Does the future of the Internet belong to everyone, or just the highest bidder?
Like our country, which is protected by a Bill of Rights that guarantees our basic freedoms, the Internet needs concrete, fundamental protections to ensure that it is not abused by those with the power to do so," wrote Sen. Patrick Leahy (D-Vt.) in an op-ed published by the Huffington Post Tuesday.
The Senate Judiciary Committee, chaired by Leahy, held a field hearing at the University of Vermont in Burlington on Tuesday to discuss net neutrality.
But what does the ambiguous term "net neutrality" mean, exactly?
PC Magazine calls it "a level playing field for Internet transport" -- the absence of restrictions placed on content carried by Internet service providers.
Although the Internet has had net neutrality since it came to be, there is now a significant threat to that level playing field.
According to the American Civil Liberties Union, most consumers purchase high-speed Internet access from a small group of telecommunications giants -- Verizon, AT&T, Comcast, Time Warner, Cox and Charter.

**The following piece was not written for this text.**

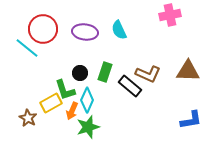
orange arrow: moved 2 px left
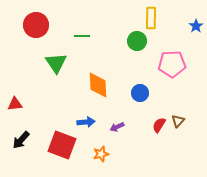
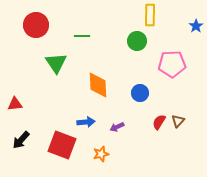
yellow rectangle: moved 1 px left, 3 px up
red semicircle: moved 3 px up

A federal court ruled in January that previous "open Internet" protections outlined by the Federal Communications Commission, to essentially keep an Internet provider from analyzing or manipulating the data we send or receive, were overkill, based on a challenge from Verizon. The FCC opened the issue to an extended public comment period which is set to come to a close on July 15. Notably, the same ruling said the FCC could enforce new rules, and the agency indicated it may propose "that Internet service providers be allowed to charge content providers for a faster conduit to consumers. That would effectively kill a major component of net neutrality," states the ACLU on its website.

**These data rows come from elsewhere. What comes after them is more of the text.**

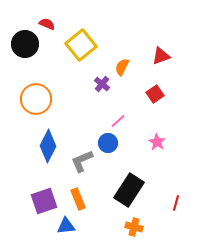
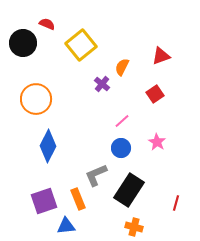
black circle: moved 2 px left, 1 px up
pink line: moved 4 px right
blue circle: moved 13 px right, 5 px down
gray L-shape: moved 14 px right, 14 px down
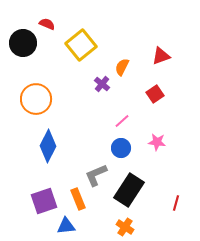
pink star: rotated 24 degrees counterclockwise
orange cross: moved 9 px left; rotated 18 degrees clockwise
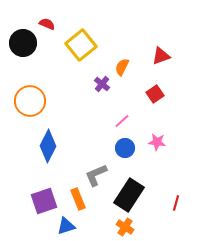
orange circle: moved 6 px left, 2 px down
blue circle: moved 4 px right
black rectangle: moved 5 px down
blue triangle: rotated 12 degrees counterclockwise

Per the rules proposed by the FCC, Internet providers would be able to charge other companies for priority, high-speed access to their users -- what Leahy described as "paid fast lanes" on the Internet.
The Internet would no longer be free and open.
Telecom companies would be able totake a look at every piece of information we send or receive online and route that information in such a way as to slow down traffic they don't like or speed up traffic that pays a bit more.
"Imagine if the phone company could mess with your calls every time you tried to order pizza from Domino's, because Pizza Hut is paying them to route their calls first," states the ACLU site.
At Tuesday's hearing in Burlington, Sen. Leahy proposed a law that would require the FCC to ban so-called paid prioritization agreements between a broadband provider and a content provider. The bill, introduced in June with Rep. Doris Matsui (D-Calif.) will keep Internet service providers from charging websites and online services for better access to consumers.
Cabot Orton, whose grandparents started the Vermont Country Store, testified that open access to the Internet is the key to the company's success. The Manchester-based business currently supports 450 jobs in southern Vermont and has an online presence in addition to its brick-and-mortar stores.
"It's not hard to imagine small businesses forced to suffer demolition by neglect in the Internet slow lane, or to endure ruinous costs to squeeze into the Internet fast lane with the big guys," Orton said.
The outcome of the net neutrality debate will effect both small businesses and consumers, Leahy said. Keeping the Internet a level playing field is crucial for both.
"We should not allow an Internet that is divided into ‘haves' and ‘have-nots,' where those who can afford to pay drown out the voices of those who cannot," Leahy said in his Huffington Post piece.
Most of us use the Internet every day -- some of us all throughout our workday. We take for granted that it will always be a free and open medium.
But there is no guarantee.
Net neutrality will become a descriptor of the past if the government doesn't take action.
Does the future of the Internet belong to everyone, or simply to the highest bidder?